Zum einen werden Stoffe ja ballenweise gefertigt und verkauft und natürlich wird sich ein großer Hersteller seine Stoffe selten beim Stoffladen sondern eher beim HErsteller kaufen. Aber wenn sich jemand doch einen Stoff beim Stoffladen kauft, um daraus etwas zu nähen (wofür dieser Stoff ja auch beim Stoffladen verkauft wird
Stoffe, die ballenweise im Stoffladen zum Verkauf liegen sind dazu gedacht, dass sie vernäht, also bearbeitet werden.
So, bei Stoffen, die in klassischer Bindung gewebt sind, einfärbig sind oder mit "klassischen Mustern" (Karo, Linien, Punkte) versehen sind, wird im allerseltensten Fall eine eigentümliche geistige Schöpfung vorliegen, die urheberrechtlich geschützt sein könnte. Auch wenn ein HErsteller meint, auf so einen Stoff "nur für den privaten Gebrauch" draufschreiben zu müssen, so bindet das den Käufer eigentlich nicht, denn ich welches Recht würde er denn eingreifen? Eigentumsrecht kann es nicht sein, er hat den Stoff ja nicht gestohlen. Urheberrecht kann es aber auch nicht sein, weil so ein Stoff kein urheberrechtlich geschütztes Werk darstellt. Insofern würde ich das Thema einfärbige Ikea-Stoffe mal entspannt sehen.
Bei Stoffen mit bestimmten Drucken, besonderen Bindungsarten oder Mustern könnte es sich hingegen schon um urheberrechtlich geschütze Werke handeln. Das Verbreitungsrecht (Verkauf) erschöpft sich innerhalb der EU, wenn ein Stoff in Verkehr gebracht wurde, dh ein Stofflädchen darf vom anderen Stofflädchen kaufen und auch durchaus weiter verkaufen.
Noch immer sind diese Stoffe natürlich zum Vernähen gedacht, dh die Bearbeitung durch vernähen ist quasi vorprogrammiert.

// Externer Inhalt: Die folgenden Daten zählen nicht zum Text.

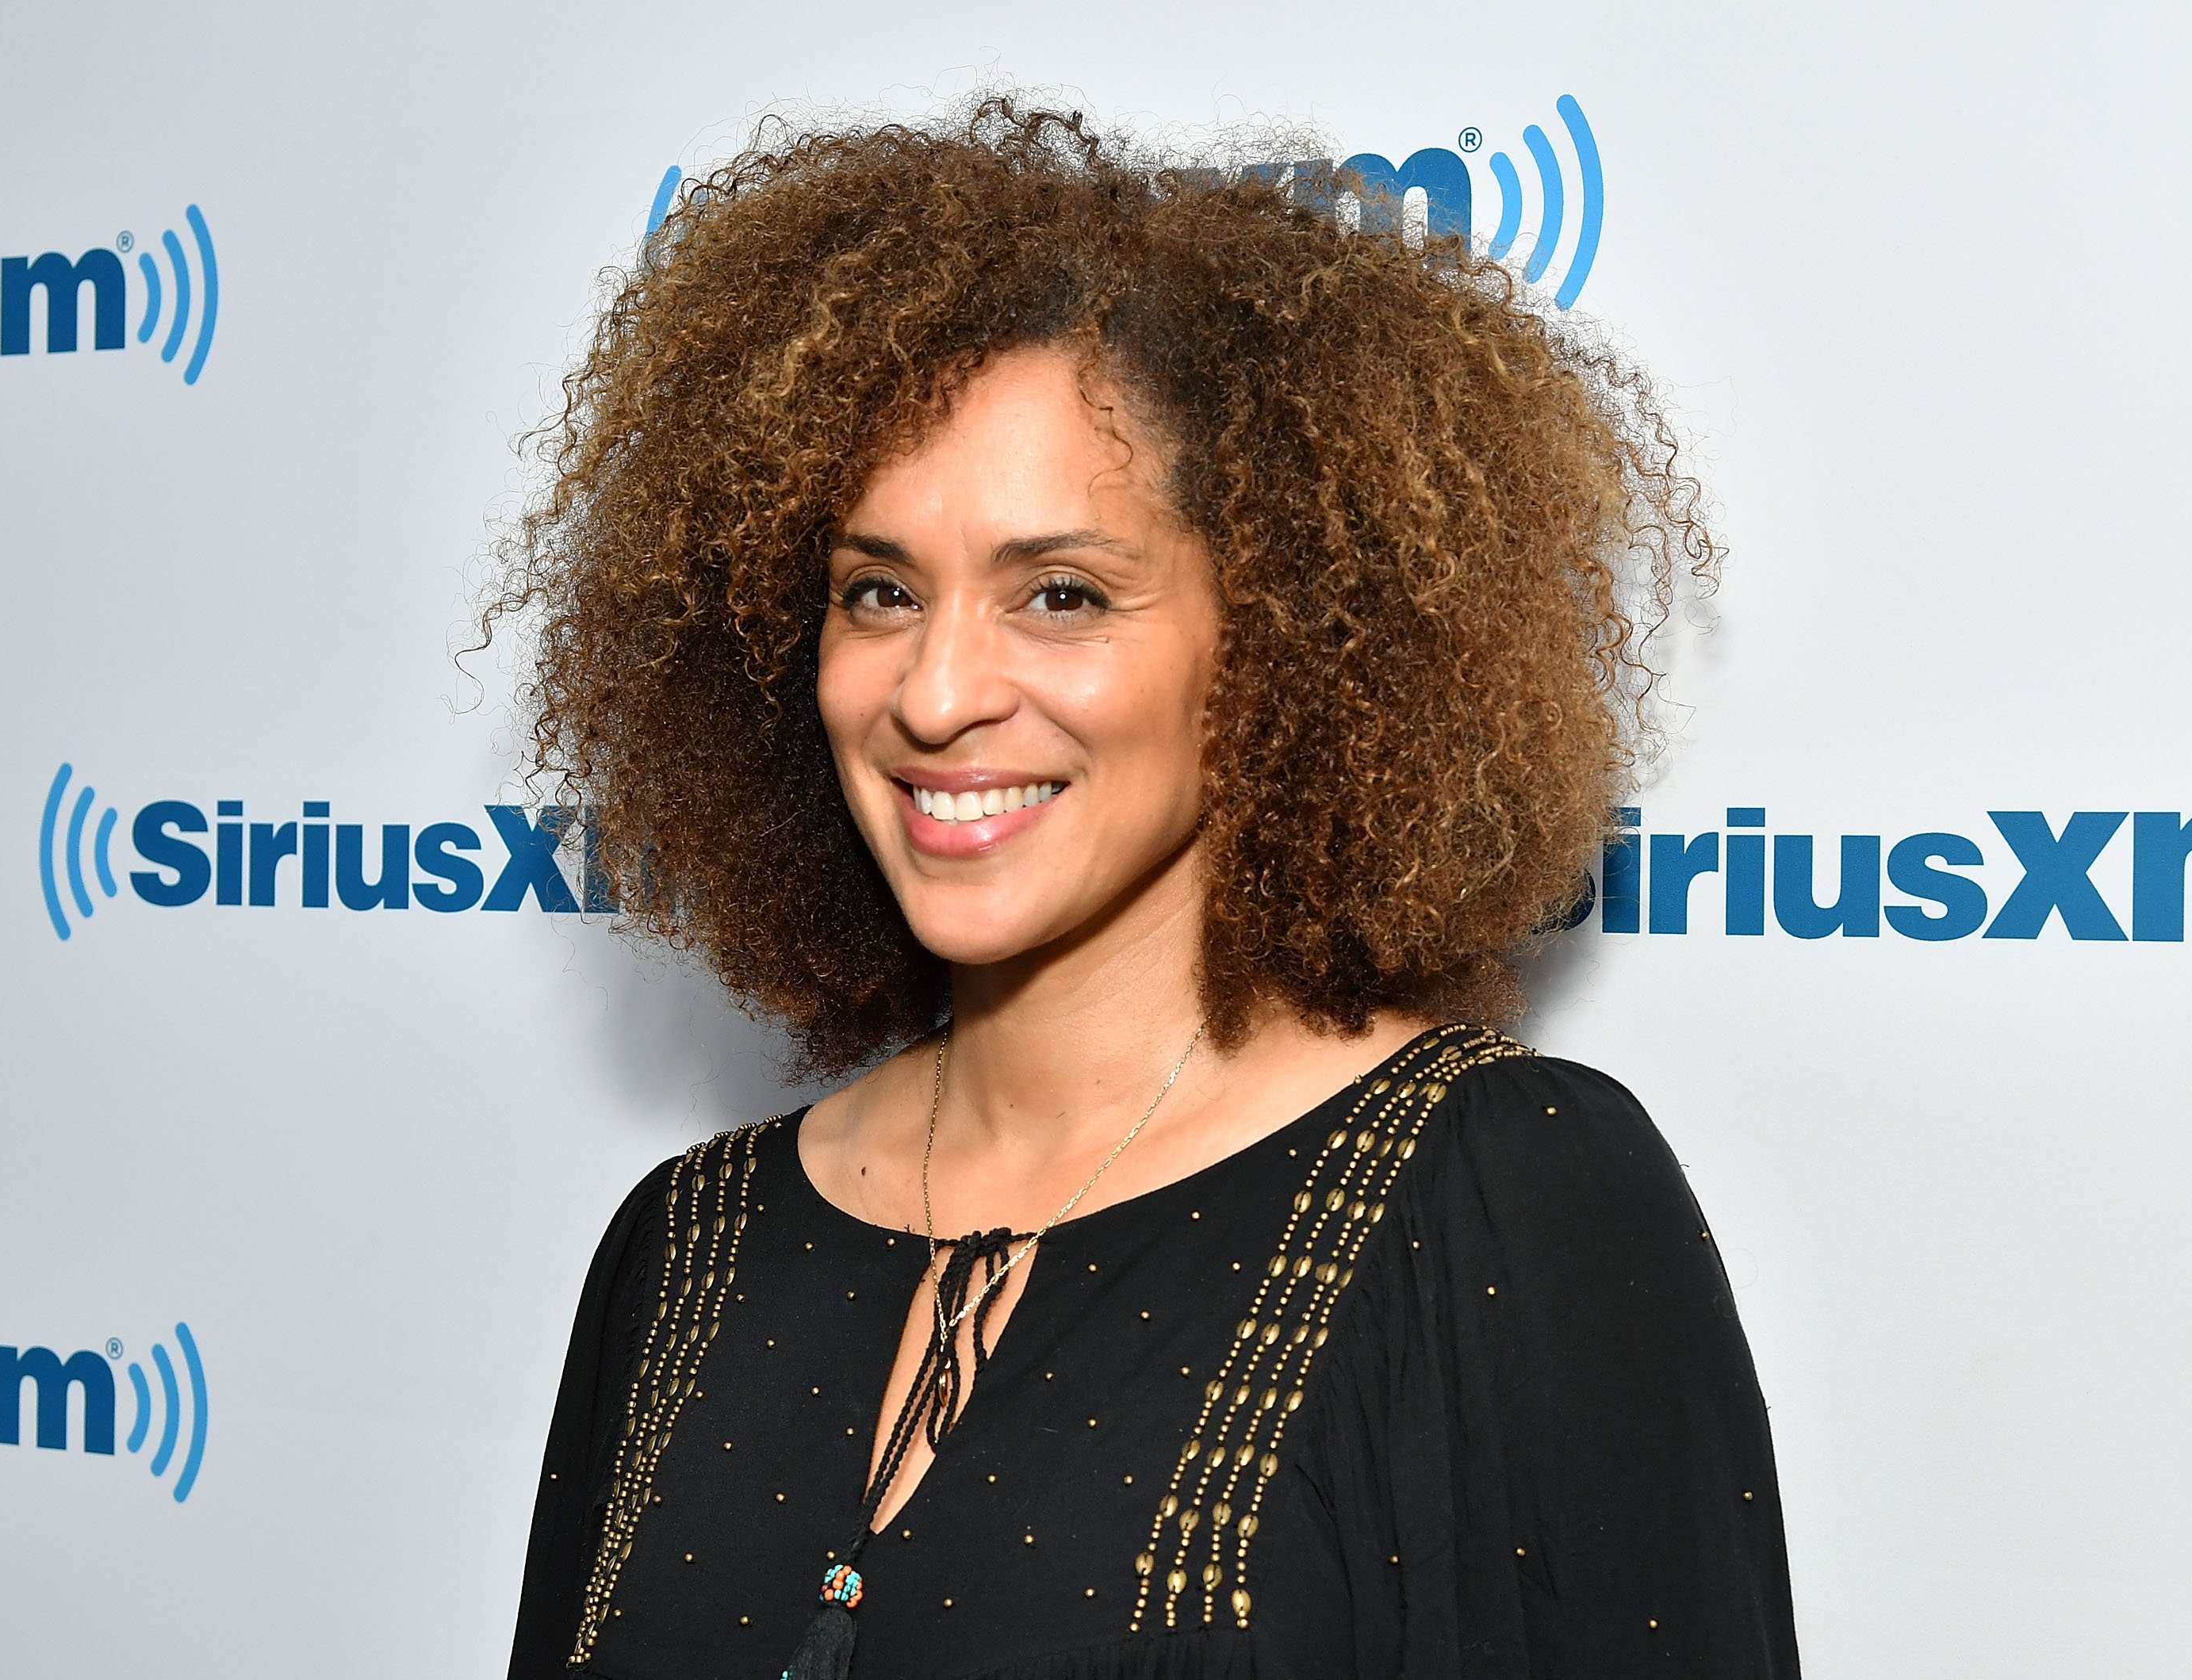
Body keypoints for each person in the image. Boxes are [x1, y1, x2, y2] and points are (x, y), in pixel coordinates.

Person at [497, 99, 1798, 1679]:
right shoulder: (687, 1243)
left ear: (1274, 641)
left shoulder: (1501, 1192)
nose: (936, 691)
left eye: (1062, 593)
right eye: (879, 591)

Wenn auf einem Stoff keinerlei Hinweis dazu drauf ist, dass er nicht gewerblich vernäht werden darf, dann würde ich sagen, darf er auch gewerblich vernäht werden. Damit ist ja schon aufgrund der ballenweisen Produktion und des Verkaufs zu rechnen.
Jetzt stellt sich die spannende Frage: Kann ein HErsteller sagen: Ja, Du darfst vernähen, weil Du bist privat oder eben ein kleiner Hersteller, Du hier, Du größerer Hersteller darfst das aber nicht.
Wenn auf einem Stoff ein Hinweis "Kein gewerblicher Gebrauch" oä angebracht ist, würde ich persönlich nachfragen. Es gibt aus meiner Sicht zwar noch immer gute Argumente, dass eigentlich keine Urheberrechtsverletzung vorliegt, wenn man das macht, aber es ist doch ein Risiko und ich weiß nicht, wie Gerichte sowas im Fall eines Falles beurteilen würden.
Was Ikea anbelangt: Dass man von dort unterschiedliches hört, wundert mich nicht. Es wird wohl darauf ankommen, was der jeweilige Mitarbeiter dazu meint. Ich kann mich aber nicht erinnern, dass ich schon mal auf einem Ikea-Stoff eine Nutzungsbeschränkung gelesen hätte.